We have remained in friendly touch with Haddad these past several years. He has been a diligent, dedicated observer of the Assange case—work we have much admired. We are pleased here to publish his analysis of the open letter recently published by four major dailies and one weekly, in which they call for the U.S. to drop most of its case against Assange.
—P. L.
Tareq Haddad
Exactly 12 years on from 28 November 2010, when WikiLeaks and its media partners—The New York Times, The Guardian, Der Spiegel, Le Monde, and El País—collectively began to publish and report on the quarter-million diplomatic cables from American missions across the world, these five media partners last week issued a joint open letter urging the U.S. government to drop its prosecution of Julian Assange for “publishing secrets.”
This letter appeared quite unexpectedly late last month and is on its face an immensely positive development for the WikiLeaks founder, who has been incarcerated since 2019 but in fact lost his liberty nine days after the first cables were published in 2010. But the document needs to be carefully parsed for what it says and fails to say at this critical point in the Assange case. Upon further inspection, it’s promptly apparent that it falls woefully short of already-low expectations.
First, the five publications—four dailies and a German weekly—do not call for the total dropping of the prosecution. This suggests they have no issues with one of the charges. Then, in their negligence, not only do they fail to recognize the impact of this remaining charge on journalism, but how evidence presented at Assange’s extradition hearings in London demonstrated that U.S. prosecutors misled British courts on the allegation in question. Worse still, after years of inaccurate and malign reporting on Assange, the outlets continue distorting Assange’s actions and the wider evidence in the letter itself—begging the question, Have they in fact done more harm than good with this half-hearted effort?
Even within the letter’s first few words, it starts to go awry. While the publications finally acknowledge, implicitly at least, that they, too, published the same secrets, and should in theory have faced the same charges as Assange, the outlets refrained from stating that the charges should be dropped completely. The distinction is critical to understanding their actual position on the case.
In also trying to justify why they’ve collectively taken so long to say something in defense of Assange, though some have previously published individual editorials opposing the prosecution, the news outlets write:
This group of editors and publishers, all of whom had worked with Assange, felt the need to publicly criticize his conduct in 2011 when unredacted copies of the cables were released, and some of us are concerned about the allegations in the indictment that he attempted to aid in computer intrusion of a classified database. But we come together now to express our grave concerns about the continued prosecution of Julian Assange for obtaining and publishing classified materials.

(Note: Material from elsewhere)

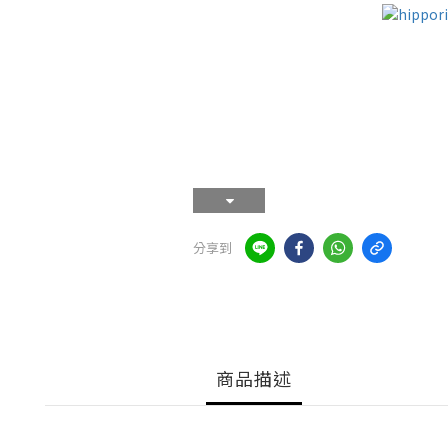
分享到
商品描述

However, this cadre of journalism’s best and brightest, supposedly, make no further mention of the allegation regarding conspiracy to commit computer intrusion—indicating they have no objections to charging Assange with this offense. They may be forgiven for thinking this would reduce Assange’s charges from 18 counts to one—taking away 17 charges under the Espionage Act, each carrying a maximum sentence of 10 years’ imprisonment. What they cannot be excused for, however, is not knowing that the remaining charge, carrying five years, is the flimsiest of them all and should’ve been opposed with the same intensity.